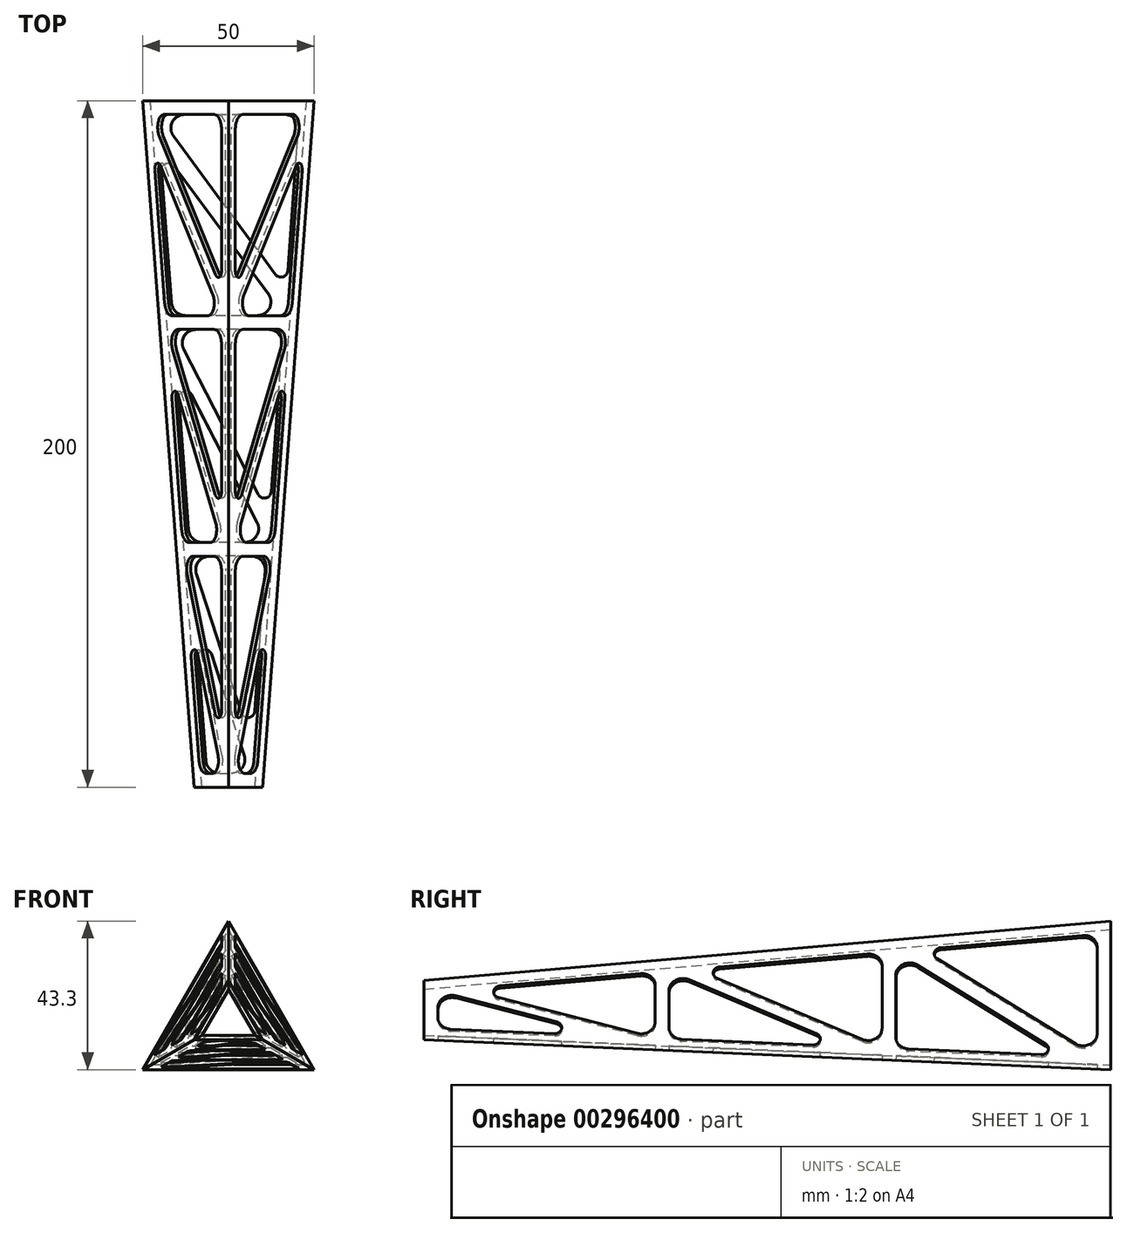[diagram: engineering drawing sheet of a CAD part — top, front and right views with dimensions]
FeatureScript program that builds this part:
annotation { "Feature Type Name" : "Feature", "Feature Type Description" : "" }
export const myFeature = defineFeature(function(context is Context, id is Id, definition is map)
    precondition{}
    {
        {
            assignVariable(context, id + "F0", {"name" : "thick", "anyValue" : 4});
        }
        {
            assignVariable(context, id + "F1", {"name" : "thinBy", "anyValue" : 1});
        }
        {
            assignVariable(context, id + "F2", {"name" : "length", "anyValue" : 200});
        }
        {
            assignVariable(context, id + "F3", {"name" : "rad", "anyValue" : 4});
        }
        {
            assignVariable(context, id + "F4", {"name" : "radSmall", "anyValue" : 2});
        }
        {
            var Q0;
            Q0=qCreatedBy(makeId("Right.planeOp"),FACE);
            var sketch = newSketch(context, id + "F5", { "sketchPlane" : qUnion([Q0])});
            skLineSegment(sketch, "E0", {"start": v(0, 0) * mm, "end": v(-200, 0) * mm, "construction": true});
            skSolve(sketch);
        }
        {
            var Q0;
            Q0=qCreatedBy(makeId("Front.planeOp"),FACE);
            var sketch = newSketch(context, id + "F6", { "sketchPlane" : qUnion([Q0])});
            skLineSegment(sketch, "E1", {"start": v(25, -14.43) * mm, "end": v(0, 28.87) * mm});
            skLineSegment(sketch, "E2", {"start": v(25, -14.43) * mm, "end": v(-25, -14.43) * mm});
            skLineSegment(sketch, "E3", {"start": v(0, 28.87) * mm, "end": v(-25, -14.43) * mm});
            skLineSegment(sketch, "E4", {"start": v(0, 28.87) * mm, "end": v(0, -14.43) * mm, "construction": true});
            skLineSegment(sketch, "E5", {"start": v(12.5, 7.22) * mm, "end": v(-25, -14.43) * mm, "construction": true});
            skPoint(sketch, "E6", {"position": v(0, 0) * mm});
            skSolve(sketch);
        }
        {
            var Q0;
            Q0=makeQuery(id+"F6.imprint","IMPRINT",FACE,{"disambiguationData":[TD([[makeQuery(id+"F6.imprint","IMPRINT",EDGE,{"derivedFrom":sQuery(id+"F6.wireOp",EDGE,"E1")}),1.0]])]});
            cPlane(context, id + "F7", {"entities" : qUnion([Q0]), "cplaneType" : CPlaneType.OFFSET, "offset" : (getVariable(context, 'length')) * mm, "width" : 150 * mm, "height" : 150 * mm});
        }
        {
            var Q0;
            Q0=qCreatedBy(id+"F7.planeOp",FACE);
            var sketch = newSketch(context, id + "F8", { "sketchPlane" : qUnion([Q0])});
            skPoint(sketch, "E7.0", {"position": v(0, 28.87) * mm});
            skLineSegment(sketch, "E8.0", {"start": v(25, -14.43) * mm, "end": v(-25, -14.43) * mm, "construction": true});
            skLineSegment(sketch, "E9", {"start": v(0, 11.55) * mm, "end": v(-10, -5.77) * mm});
            skLineSegment(sketch, "E10", {"start": v(-10, -5.77) * mm, "end": v(10, -5.77) * mm});
            skLineSegment(sketch, "E11", {"start": v(10, -5.77) * mm, "end": v(0, 11.55) * mm});
            skLineSegment(sketch, "E12.0", {"start": v(0, 28.87) * mm, "end": v(-25, -14.43) * mm, "construction": true});
            skLineSegment(sketch, "E13.0", {"start": v(25, -14.43) * mm, "end": v(0, 28.87) * mm, "construction": true});
            skLineSegment(sketch, "E14", {"start": v(12.5, 7.22) * mm, "end": v(5, 2.89) * mm, "construction": true});
            skSolve(sketch);
        }
        {
            var Q0;
            Q0=sQuery(id+"F8.wireOp",EDGE,"E11");
            cPoint(context, id + "F9", {"entities" : qUnion([Q0]), "parameter" : 0.5});
        }
        {
            var Q0;
            Q0=sQuery(id+"F6.wireOp",VERTEX,"E4.start");
            var Q1;
            Q1=sQuery(id+"F6.wireOp",VERTEX,"E1.start");
            var Q2;
            Q2 = qCreatedBy(id + "F9" ,VERTEX);
            cPlane(context, id + "F10", {"entities" : qUnion([Q0, Q1, Q2]), "cplaneType" : CPlaneType.THREE_POINT, "offset" : 25 * mm, "width" : 150 * mm, "height" : 150 * mm});
        }
        {
            var Q0;
            Q0=qCreatedBy(id+"F10.planeOp",FACE);
            var sketch = newSketch(context, id + "F11", { "sketchPlane" : qUnion([Q0])});
            skLineSegment(sketch, "E15.0", {"start": v(0.62, -25) * mm, "end": v(0.62, 25) * mm});
            skLineSegment(sketch, "E16.0", {"start": v(-199.56, -10) * mm, "end": v(-199.56, 10) * mm});
            skLineSegment(sketch, "E17", {"start": v(-199.56, 10) * mm, "end": v(0.62, 25) * mm});
            skLineSegment(sketch, "E18", {"start": v(0.62, -25) * mm, "end": v(-199.56, -10) * mm});
            skLineSegment(sketch, "E19.0", {"start": v(-195.56, 6.29) * mm, "end": v(-3.38, 20.69) * mm});
            skLineSegment(sketch, "E19.1", {"start": v(-195.56, -6.29) * mm, "end": v(-195.56, 6.29) * mm});
            skLineSegment(sketch, "E19.2", {"start": v(-3.38, -20.69) * mm, "end": v(-195.56, -6.29) * mm});
            skLineSegment(sketch, "E19.3", {"start": v(-3.38, -20.69) * mm, "end": v(-3.38, 20.69) * mm});
            skLineSegment(sketch, "E20", {"start": v(-132.2, 11.04) * mm, "end": v(-132.2, -11.04) * mm});
            skLineSegment(sketch, "E21", {"start": v(-128.2, 11.34) * mm, "end": v(-128.2, -11.34) * mm});
            skLineSegment(sketch, "E22", {"start": v(-66.07, 16) * mm, "end": v(-66.07, -16) * mm});
            skLineSegment(sketch, "E23", {"start": v(-62.07, 16.3) * mm, "end": v(-62.07, -16.3) * mm});
            skLineSegment(sketch, "E24", {"start": v(-195.56, 6.29) * mm, "end": v(-144.9, -10.08) * mm});
            skLineSegment(sketch, "E25", {"start": v(-132.2, -11.04) * mm, "end": v(-187.64, 6.88) * mm});
            skLineSegment(sketch, "E26", {"start": v(-128.2, 11.34) * mm, "end": v(-76.35, -15.22) * mm});
            skLineSegment(sketch, "E27", {"start": v(-66.07, -16) * mm, "end": v(-120.55, 11.9) * mm});
            skLineSegment(sketch, "E28", {"start": v(-62.07, 16.3) * mm, "end": v(-12.77, -19.99) * mm});
            skLineSegment(sketch, "E29", {"start": v(-3.38, -20.69) * mm, "end": v(-54.41, 16.86) * mm});
            skSolve(sketch);
        }
        {
            var Q0;
            Q0=makeQuery(id+"F11.imprint","IMPRINT",FACE,{"disambiguationData":[TD([[makeQuery(id+"F11.imprint","IMPRINT",EDGE,{"derivedFrom":sQuery(id+"F11.wireOp",EDGE,"E15.0")}),1.0]])]});
            var Q1;
            {var subQ0=sQuery(id+"F11.wireOp",EDGE,"E24");Q1=makeQuery(id+"F11.imprint","IMPRINT",FACE,{"disambiguationData":[TD([[makeQuery(id+"F11.imprint","IMPRINT",EDGE,{"derivedFrom":subQ0}),1.0]])]});}
            var Q2;
            {var subQ0=sQuery(id+"F11.wireOp",EDGE,"E20");Q2=makeQuery(id+"F11.imprint","IMPRINT",FACE,{"disambiguationData":[TD([[makeQuery(id+"F11.imprint","IMPRINT",EDGE,{"derivedFrom":subQ0}),1.0]])]});}
            var Q3;
            {var subQ0=sQuery(id+"F11.wireOp",EDGE,"E26");Q3=makeQuery(id+"F11.imprint","IMPRINT",FACE,{"disambiguationData":[TD([[makeQuery(id+"F11.imprint","IMPRINT",EDGE,{"derivedFrom":subQ0}),1.0]])]});}
            var Q4;
            {var subQ0=sQuery(id+"F11.wireOp",EDGE,"E22");Q4=makeQuery(id+"F11.imprint","IMPRINT",FACE,{"disambiguationData":[TD([[makeQuery(id+"F11.imprint","IMPRINT",EDGE,{"derivedFrom":subQ0}),1.0]])]});}
            var Q5;
            {var subQ0=sQuery(id+"F11.wireOp",EDGE,"E28");Q5=makeQuery(id+"F11.imprint","IMPRINT",FACE,{"disambiguationData":[TD([[makeQuery(id+"F11.imprint","IMPRINT",EDGE,{"derivedFrom":subQ0}),1.0]])]});}
            extrude(context, id + "F12", {"entities" : qUnion([Q0, Q1, Q2, Q3, Q4, Q5]), "oppositeDirection" : true, "depth" : ((getVariable(context, 'thick') / sqrt(3)) - getVariable(context, 'thinBy')) * mm});
        }
        {
            var Q0;
            Q0=makeQuery(id+"F12.opExtrude","SWEPT_EDGE",EDGE,{"disambiguationData":[OSD([sQuery(id+"F11.wireOp",EDGE,"E19.1"),sQuery(id+"F11.wireOp",EDGE,"E19.2")])]});
            var Q1;
            Q1=makeQuery(id+"F12.opExtrude","SWEPT_EDGE",EDGE,{"disambiguationData":[OSD([sQuery(id+"F11.wireOp",EDGE,"E19.2"),sQuery(id+"F11.wireOp",EDGE,"E20"),sQuery(id+"F11.wireOp",EDGE,"E25")])]});
            var Q2;
            Q2=makeQuery(id+"F12.opExtrude","SWEPT_EDGE",EDGE,{"disambiguationData":[OSD([sQuery(id+"F11.wireOp",EDGE,"E19.2"),sQuery(id+"F11.wireOp",EDGE,"E21")])]});
            var Q3;
            Q3=makeQuery(id+"F12.opExtrude","SWEPT_EDGE",EDGE,{"disambiguationData":[OSD([sQuery(id+"F11.wireOp",EDGE,"E19.2"),sQuery(id+"F11.wireOp",EDGE,"E19.3"),sQuery(id+"F11.wireOp",EDGE,"E29")])]});
            var Q4;
            Q4=makeQuery(id+"F12.opExtrude","SWEPT_EDGE",EDGE,{"disambiguationData":[OSD([sQuery(id+"F11.wireOp",EDGE,"E19.0"),sQuery(id+"F11.wireOp",EDGE,"E19.3")])]});
            var Q5;
            Q5=makeQuery(id+"F12.opExtrude","SWEPT_EDGE",EDGE,{"disambiguationData":[OSD([sQuery(id+"F11.wireOp",EDGE,"E19.0"),sQuery(id+"F11.wireOp",EDGE,"E22")])]});
            var Q6;
            Q6=makeQuery(id+"F12.opExtrude","SWEPT_EDGE",EDGE,{"disambiguationData":[OSD([sQuery(id+"F11.wireOp",EDGE,"E19.0"),sQuery(id+"F11.wireOp",EDGE,"E23"),sQuery(id+"F11.wireOp",EDGE,"E28")])]});
            var Q7;
            Q7=makeQuery(id+"F12.opExtrude","SWEPT_EDGE",EDGE,{"disambiguationData":[OSD([sQuery(id+"F11.wireOp",EDGE,"E19.0"),sQuery(id+"F11.wireOp",EDGE,"E19.1"),sQuery(id+"F11.wireOp",EDGE,"E24")])]});
            var Q8;
            Q8=makeQuery(id+"F12.opExtrude","SWEPT_EDGE",EDGE,{"disambiguationData":[OSD([sQuery(id+"F11.wireOp",EDGE,"E19.0"),sQuery(id+"F11.wireOp",EDGE,"E20")])]});
            var Q9;
            Q9=makeQuery(id+"F12.opExtrude","SWEPT_EDGE",EDGE,{"disambiguationData":[OSD([sQuery(id+"F11.wireOp",EDGE,"E19.0"),sQuery(id+"F11.wireOp",EDGE,"E21"),sQuery(id+"F11.wireOp",EDGE,"E26")])]});
            var Q10;
            Q10=makeQuery(id+"F12.opExtrude","SWEPT_EDGE",EDGE,{"disambiguationData":[OSD([sQuery(id+"F11.wireOp",EDGE,"E19.2"),sQuery(id+"F11.wireOp",EDGE,"E22"),sQuery(id+"F11.wireOp",EDGE,"E27")])]});
            var Q11;
            Q11=makeQuery(id+"F12.opExtrude","SWEPT_EDGE",EDGE,{"disambiguationData":[OSD([sQuery(id+"F11.wireOp",EDGE,"E19.2"),sQuery(id+"F11.wireOp",EDGE,"E23")])]});
            fillet(context, id + "F13", {"entities" : qUnion([Q0, Q1, Q2, Q3, Q4, Q5, Q6, Q7, Q8, Q9, Q10, Q11]), "radius" : (getVariable(context, 'rad')) * mm, "tangentPropagation" : true, "allowEdgeOverflow" : false});
        }
        {
            var Q0;
            Q0=makeQuery(id+"F12.opExtrude","SWEPT_EDGE",EDGE,{"disambiguationData":[OSD([sQuery(id+"F11.wireOp",EDGE,"E19.0"),sQuery(id+"F11.wireOp",EDGE,"E27")])]});
            var Q1;
            Q1=makeQuery(id+"F12.opExtrude","SWEPT_EDGE",EDGE,{"disambiguationData":[OSD([sQuery(id+"F11.wireOp",EDGE,"E19.0"),sQuery(id+"F11.wireOp",EDGE,"E25")])]});
            var Q2;
            Q2=makeQuery(id+"F12.opExtrude","SWEPT_EDGE",EDGE,{"disambiguationData":[OSD([sQuery(id+"F11.wireOp",EDGE,"E19.2"),sQuery(id+"F11.wireOp",EDGE,"E24")])]});
            var Q3;
            Q3=makeQuery(id+"F12.opExtrude","SWEPT_EDGE",EDGE,{"disambiguationData":[OSD([sQuery(id+"F11.wireOp",EDGE,"E19.2"),sQuery(id+"F11.wireOp",EDGE,"E26")])]});
            var Q4;
            Q4=makeQuery(id+"F12.opExtrude","SWEPT_EDGE",EDGE,{"disambiguationData":[OSD([sQuery(id+"F11.wireOp",EDGE,"E19.0"),sQuery(id+"F11.wireOp",EDGE,"E29")])]});
            var Q5;
            Q5=makeQuery(id+"F12.opExtrude","SWEPT_EDGE",EDGE,{"disambiguationData":[OSD([sQuery(id+"F11.wireOp",EDGE,"E19.2"),sQuery(id+"F11.wireOp",EDGE,"E28")])]});
            fillet(context, id + "F14", {"entities" : qUnion([Q0, Q1, Q2, Q3, Q4, Q5]), "radius" : (getVariable(context, 'radSmall')) * mm, "tangentPropagation" : true, "allowEdgeOverflow" : false});
        }
        {
            var Q0;
            Q0=makeQuery(id+"F12.opExtrude","SWEPT_BODY",BODY,{"disambiguationData":[OSD([sQuery(id+"F11.wireOp",EDGE,"E15.0"),sQuery(id+"F11.wireOp",EDGE,"E16.0"),sQuery(id+"F11.wireOp",EDGE,"E17"),sQuery(id+"F11.wireOp",EDGE,"E18"),sQuery(id+"F11.wireOp",EDGE,"E19.0"),sQuery(id+"F11.wireOp",EDGE,"E19.1"),sQuery(id+"F11.wireOp",EDGE,"E19.2"),sQuery(id+"F11.wireOp",EDGE,"E19.3"),sQuery(id+"F11.wireOp",EDGE,"E20"),sQuery(id+"F11.wireOp",EDGE,"E21"),sQuery(id+"F11.wireOp",EDGE,"E22"),sQuery(id+"F11.wireOp",EDGE,"E23"),sQuery(id+"F11.wireOp",EDGE,"E24"),sQuery(id+"F11.wireOp",EDGE,"E25"),sQuery(id+"F11.wireOp",EDGE,"E26"),sQuery(id+"F11.wireOp",EDGE,"E27"),sQuery(id+"F11.wireOp",EDGE,"E28"),sQuery(id+"F11.wireOp",EDGE,"E29")])]});
            var Q1;
            Q1=sQuery(id+"F5.wireOp",EDGE,"E0");
            circularPattern(context, id + "F15", {"entities" : qUnion([Q0]), "axis" : qUnion([Q1]), "angle" : 360 * degree, "instanceCount" : 3, "equalSpace" : true});
        }
        {
            var Q0;
            Q0=makeQuery(id+"F15.opPattern","COPY",BODY,{"derivedFrom":makeQuery(id+"F12.opExtrude","SWEPT_BODY",BODY,{"disambiguationData":[OSD([sQuery(id+"F11.wireOp",EDGE,"E15.0"),sQuery(id+"F11.wireOp",EDGE,"E16.0"),sQuery(id+"F11.wireOp",EDGE,"E17"),sQuery(id+"F11.wireOp",EDGE,"E18"),sQuery(id+"F11.wireOp",EDGE,"E19.0"),sQuery(id+"F11.wireOp",EDGE,"E19.1"),sQuery(id+"F11.wireOp",EDGE,"E19.2"),sQuery(id+"F11.wireOp",EDGE,"E19.3"),sQuery(id+"F11.wireOp",EDGE,"E20"),sQuery(id+"F11.wireOp",EDGE,"E21"),sQuery(id+"F11.wireOp",EDGE,"E22"),sQuery(id+"F11.wireOp",EDGE,"E23"),sQuery(id+"F11.wireOp",EDGE,"E24"),sQuery(id+"F11.wireOp",EDGE,"E25"),sQuery(id+"F11.wireOp",EDGE,"E26"),sQuery(id+"F11.wireOp",EDGE,"E27"),sQuery(id+"F11.wireOp",EDGE,"E28"),sQuery(id+"F11.wireOp",EDGE,"E29")])]}),"instanceName":"1"});
            deleteBodies(context, id + "F16", {"entities" : qUnion([Q0])});
        }
        {
            var Q0;
            Q0=makeQuery(id+"F12.opExtrude","SWEPT_BODY",BODY,{"disambiguationData":[OSD([sQuery(id+"F11.wireOp",EDGE,"E15.0"),sQuery(id+"F11.wireOp",EDGE,"E16.0"),sQuery(id+"F11.wireOp",EDGE,"E17"),sQuery(id+"F11.wireOp",EDGE,"E18"),sQuery(id+"F11.wireOp",EDGE,"E19.0"),sQuery(id+"F11.wireOp",EDGE,"E19.1"),sQuery(id+"F11.wireOp",EDGE,"E19.2"),sQuery(id+"F11.wireOp",EDGE,"E19.3"),sQuery(id+"F11.wireOp",EDGE,"E20"),sQuery(id+"F11.wireOp",EDGE,"E21"),sQuery(id+"F11.wireOp",EDGE,"E22"),sQuery(id+"F11.wireOp",EDGE,"E23"),sQuery(id+"F11.wireOp",EDGE,"E24"),sQuery(id+"F11.wireOp",EDGE,"E25"),sQuery(id+"F11.wireOp",EDGE,"E26"),sQuery(id+"F11.wireOp",EDGE,"E27"),sQuery(id+"F11.wireOp",EDGE,"E28"),sQuery(id+"F11.wireOp",EDGE,"E29")])]});
            var Q1;
            Q1=qCreatedBy(makeId("Right.planeOp"),FACE);
            mirror(context, id + "F17", {"entities" : qUnion([Q0]), "mirrorPlane" : qUnion([Q1])});
        }
        {
            var Q1;
            Q1=makeQuery(id+"F6.imprint","IMPRINT",FACE,{"disambiguationData":[TD([[makeQuery(id+"F6.imprint","IMPRINT",EDGE,{"derivedFrom":sQuery(id+"F6.wireOp",EDGE,"E1")}),1.0]])]});
            var Q2;
            Q2=makeQuery(id+"F8.imprint","IMPRINT",FACE,{"disambiguationData":[TD([[makeQuery(id+"F8.imprint","IMPRINT",EDGE,{"derivedFrom":sQuery(id+"F8.wireOp",EDGE,"E9")}),1.0]])]});
            loft(context, id + "F18", {"operationType" : NewBodyOperationType.INTERSECT, "sheetProfilesArray" : [{ "sheetProfileEntities" : qUnion([Q1]) }, { "sheetProfileEntities" : qUnion([Q2]) }]});
        }
        {
            var Q0;
            Q0=makeQuery(id+"F12.opExtrude","SWEPT_BODY",BODY,{"disambiguationData":[OSD([sQuery(id+"F11.wireOp",EDGE,"E15.0"),sQuery(id+"F11.wireOp",EDGE,"E16.0"),sQuery(id+"F11.wireOp",EDGE,"E17"),sQuery(id+"F11.wireOp",EDGE,"E18"),sQuery(id+"F11.wireOp",EDGE,"E19.0"),sQuery(id+"F11.wireOp",EDGE,"E19.1"),sQuery(id+"F11.wireOp",EDGE,"E19.2"),sQuery(id+"F11.wireOp",EDGE,"E19.3"),sQuery(id+"F11.wireOp",EDGE,"E20"),sQuery(id+"F11.wireOp",EDGE,"E21"),sQuery(id+"F11.wireOp",EDGE,"E22"),sQuery(id+"F11.wireOp",EDGE,"E23"),sQuery(id+"F11.wireOp",EDGE,"E24"),sQuery(id+"F11.wireOp",EDGE,"E25"),sQuery(id+"F11.wireOp",EDGE,"E26"),sQuery(id+"F11.wireOp",EDGE,"E27"),sQuery(id+"F11.wireOp",EDGE,"E28"),sQuery(id+"F11.wireOp",EDGE,"E29")])]});
            var Q1;
            Q1=makeQuery(id+"F15.opPattern","COPY",BODY,{"derivedFrom":makeQuery(id+"F12.opExtrude","SWEPT_BODY",BODY,{"disambiguationData":[OSD([sQuery(id+"F11.wireOp",EDGE,"E15.0"),sQuery(id+"F11.wireOp",EDGE,"E16.0"),sQuery(id+"F11.wireOp",EDGE,"E17"),sQuery(id+"F11.wireOp",EDGE,"E18"),sQuery(id+"F11.wireOp",EDGE,"E19.0"),sQuery(id+"F11.wireOp",EDGE,"E19.1"),sQuery(id+"F11.wireOp",EDGE,"E19.2"),sQuery(id+"F11.wireOp",EDGE,"E19.3"),sQuery(id+"F11.wireOp",EDGE,"E20"),sQuery(id+"F11.wireOp",EDGE,"E21"),sQuery(id+"F11.wireOp",EDGE,"E22"),sQuery(id+"F11.wireOp",EDGE,"E23"),sQuery(id+"F11.wireOp",EDGE,"E24"),sQuery(id+"F11.wireOp",EDGE,"E25"),sQuery(id+"F11.wireOp",EDGE,"E26"),sQuery(id+"F11.wireOp",EDGE,"E27"),sQuery(id+"F11.wireOp",EDGE,"E28"),sQuery(id+"F11.wireOp",EDGE,"E29")])]}),"instanceName":"2"});
            var Q2;
            Q2=makeQuery(id+"F17.opPattern","COPY",BODY,{"derivedFrom":makeQuery(id+"F12.opExtrude","SWEPT_BODY",BODY,{"disambiguationData":[OSD([sQuery(id+"F11.wireOp",EDGE,"E15.0"),sQuery(id+"F11.wireOp",EDGE,"E16.0"),sQuery(id+"F11.wireOp",EDGE,"E17"),sQuery(id+"F11.wireOp",EDGE,"E18"),sQuery(id+"F11.wireOp",EDGE,"E19.0"),sQuery(id+"F11.wireOp",EDGE,"E19.1"),sQuery(id+"F11.wireOp",EDGE,"E19.2"),sQuery(id+"F11.wireOp",EDGE,"E19.3"),sQuery(id+"F11.wireOp",EDGE,"E20"),sQuery(id+"F11.wireOp",EDGE,"E21"),sQuery(id+"F11.wireOp",EDGE,"E22"),sQuery(id+"F11.wireOp",EDGE,"E23"),sQuery(id+"F11.wireOp",EDGE,"E24"),sQuery(id+"F11.wireOp",EDGE,"E25"),sQuery(id+"F11.wireOp",EDGE,"E26"),sQuery(id+"F11.wireOp",EDGE,"E27"),sQuery(id+"F11.wireOp",EDGE,"E28"),sQuery(id+"F11.wireOp",EDGE,"E29")])]}),"instanceName":"1"});
            booleanBodies(context, id + "F19", {"operationType" : BooleanOperationType.UNION, "tools" : qUnion([Q0, Q1, Q2])});
        }
    });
══════════
### PROBLEM REQUIREMENTS
Please copy the items word for word, starting at the very beginning and ending at the line that contains "export const myFeature", with both ends included. Leave the pictures out of your answer.

### THE COMPLETED TASK
[diagram: engineering drawing sheet of a CAD part — top, front and right views with dimensions]
FeatureScript program that builds this part:
annotation { "Feature Type Name" : "Feature", "Feature Type Description" : "" }
export const myFeature = defineFeature(function(context is Context, id is Id, definition is map)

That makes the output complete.